Sterling M. Harper, Paul K. Romano, Benoit Forget, Kord S. Smith
Nuclear Science and Engineering | Volume 194 | Number 11 | November 2020 | Pages 1009-1015
Technical Paper | doi.org/10.1080/00295639.2020.1719765
Articles are hosted by Taylor and Francis Online.
Monte Carlo (MC) transport codes offer high-fidelity modeling of particle transport physics, but their high computational cost makes them impractical for many applications. For some applications such as multiphysics and depletion that use finely discretized geometries, a large portion of this computational cost is attributable to ray tracing. Neighbor lists are a well-known method for accelerating ray-tracing calculations in a MC code, but despite their prevalence, little work has been published on the details of their implementation. The fine details can have a significant impact on performance, particularly when using shared-memory parallelism. This paper addresses these details of implementation with a discussion of different neighbor list schemes and their impact on software runtime.
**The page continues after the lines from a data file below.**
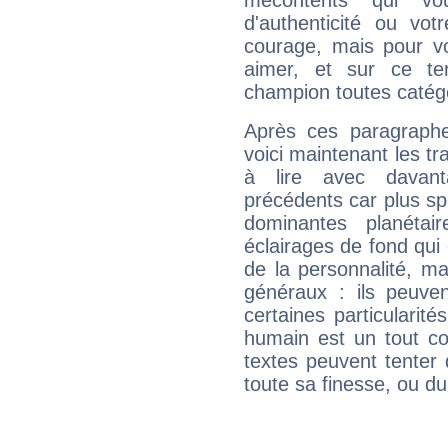
mécontents qui vo
d'authenticité ou vo
courage, mais pour vou
aimer, et sur ce te
champion toutes catégo
Après ces paragraphe
voici maintenant les tr
à lire avec davant
précédents car plus spé
dominantes planéta
éclairages de fond qui 
de la personnalité, m
généraux : ils peuven
certaines particularit
humain est un tout co
textes peuvent tenter 
toute sa finesse, ou d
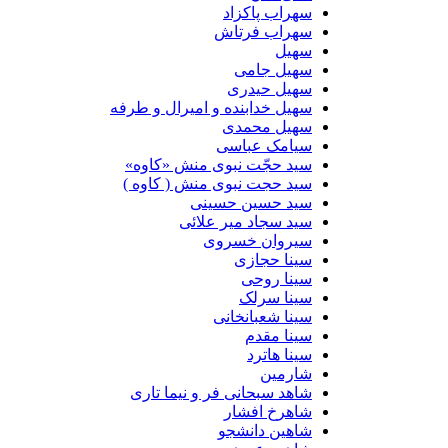
سهراب پاکزاد
سهراب فرتاش
سهیل
سهیل جامی
سهیل حیدری
سهیل خدابنده و امیرال و طرفه
سهیل محمدی
سیامک عباسی
سید حجّت نبوی منش «کاوه»
سید حجت نبوی منش ( کاوه )
سید حسین حسینى
سید سجاد میر علائی
سیروان خسروی
سینا حجازی
سینا روحی
سینا سرلک
سینا شعبانخانی
سینا مقدم
سینا هاترد
شارمین
شاهد سبحانی فر و نیما تاری
شاهرخ افشار
شاهین دانشجو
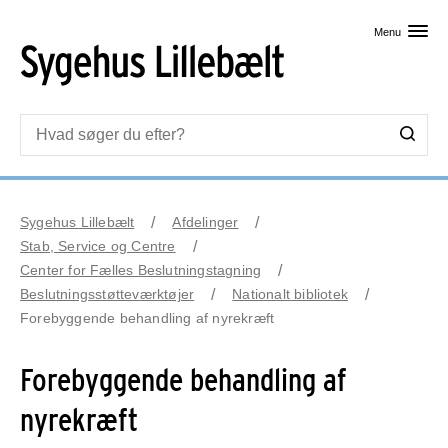
Skip til primært indhold
Menu
Sygehus Lillebælt
Afdelinger
Stab, Service og Centre
Center for Fælles Beslutningstagning
Beslutningsstøtteværktøjer
Nationalt bibliotek
Forebyggende behandling af nyrekræft
Forebyggende behandling af
nyrekræft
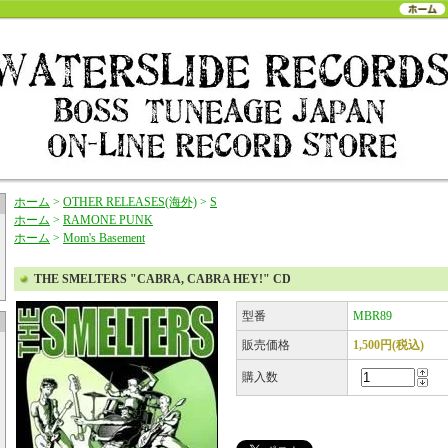
ホーム
>
OTHER RELEASES(海外)
>
S
ホーム
>
RAMONE PUNK
ホーム
>
Mom's Basement
THE SMELTERS "CABRA, CABRA HEY!" CD
型番
MBR89
販売価格
1,500円(税込)
購入数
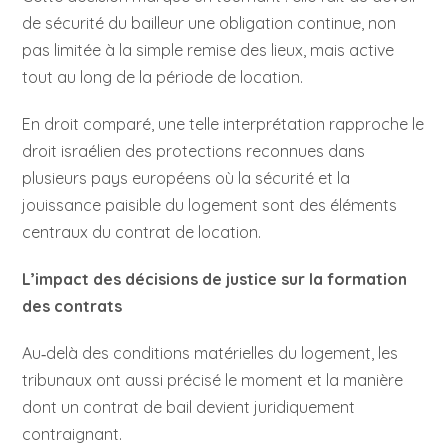
de sécurité du bailleur une obligation continue, non
pas limitée à la simple remise des lieux, mais active
tout au long de la période de location.
En droit comparé, une telle interprétation rapproche le
droit israélien des protections reconnues dans
plusieurs pays européens où la sécurité et la
jouissance paisible du logement sont des éléments
centraux du contrat de location.
L’impact des décisions de justice sur la formation
des contrats
Au‑delà des conditions matérielles du logement, les
tribunaux ont aussi précisé le moment et la manière
dont un contrat de bail devient juridiquement
contraignant.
Performance tests were run by using OpenMC on a pin-cell problem discretized with up to 200 axial regions. The results demonstrate that switching from surface-based to cell-based neighbor lists leads to a 10 faster calculation rate for the most fine discretization. Furthermore, using a threadsafe shared-memory data structure results in a 20% faster calculation rate versus simple threadprivate neighbor lists. Results here show that a data structure that is contiguous in memory improves performance by only 1% to 2% over noncontiguous linked lists.